Allerdings: Obwohl dieses Ventil nicht ideal funktioniert, verursacht es derzeit noch kein allzu großes Problem. Deshalb schauen wir uns seine Abnormalität über einen längeren Zeitraum an, wie in Schaubild 3 zu sehen: Die gezackte Linie stellt die Abnormalität dieses einen Ventils über einen gewissen Zeitraum dar. Weil uns die kurzfristigen Schwankungen weniger interessieren, nehmen wir einen über 20 Tage laufenden Durchschnittswert, sodass wir eine ausgeglichenere Kurve erhalten. Das ist die dicke rote Linie in der Grafik. Wir sehen eine stetig ansteigende Kurve mit einem Abfall kurz vor Schluss. Wir wagen nun eine Vorhersage für diese Zeitreihe, die sich als grüne Linie rechts im Bild an die rote Linie anschließt.

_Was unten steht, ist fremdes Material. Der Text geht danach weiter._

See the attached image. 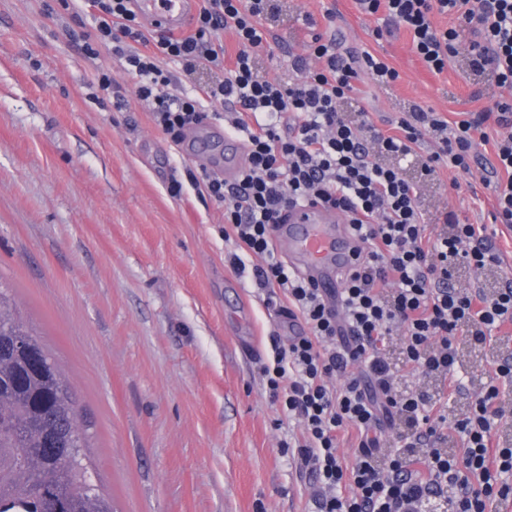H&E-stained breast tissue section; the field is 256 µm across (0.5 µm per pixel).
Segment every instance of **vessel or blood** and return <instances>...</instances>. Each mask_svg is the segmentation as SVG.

Beachten Sie bitte, dass der Anstieg der roten Linie in Schaubild 3 ein zunehmendes Ventilversagen bedeutet. Nach der Reparatur des Ventils sehen wir, dass die Abnormalität wieder abnimmt, womit angedeutet ist, dass die Wartungsmaßnahme das Problem behoben hat. Allerdings fällt die Abnormalität nicht mehr ganz auf ihr früheres Niveau zurück. Das bedeutet, dass wir das Problem noch nicht vollends gelöst haben. Aufgrund der Vorhersage können wir prognostizieren, dass es ein weiteres Versagen am äußeren rechten Rand von Schaubild 3 geben wird. Diese Prognose erwartet ein Ventilversagen innerhalb von 33 Tagen (bei einer Unsicherheit von ±10 Tagen).

BASF Predict

Schaubild 3.: Die Kurve zeigt die Abnormalität während der relevanten Phase (blaue Linie) zusammen mit einem gleitenden Mittelwert (von 20 Tagen )(rote Linie) und einer Prognose in die Zukunft hinein (grüne Linie). Der Anstieg der roten Linie stellt das (uns bekannte) Ventilversagen dar. Die grüne Linie zeigt die prognostizierte Weiterentwicklung. Die grüne Kurve erlaubt die Vorhersage, nach der es – am rechten Rand der grafischen Darstellung – ein weiteres Ventilversagen geben wird, das sich innerhalb von 33 Tagen (± 10 Tage) ereignen wird. Dieses Ereignis trat denn auch tatsächlich wie vorhergesagt ein.

Nachdem wir mehrere Wochen abwarteten, trat das Ventilversagen tatsächlich zur vorhergesagten Zeit ein. Das Ventil, das dann versagte, war genau dasselbe, das wir mit Hilfe der oben beschriebenen Abweichungsberechnung bereits identifiziert hatten. Wir können also schlussfolgern, dass es möglich ist, ein Ventilversagen vorherzusagen und auch das entsprechende Ventil zu identifizieren, wenn wir Informationen über die ganze Ventil-Familie zur Verfügung haben.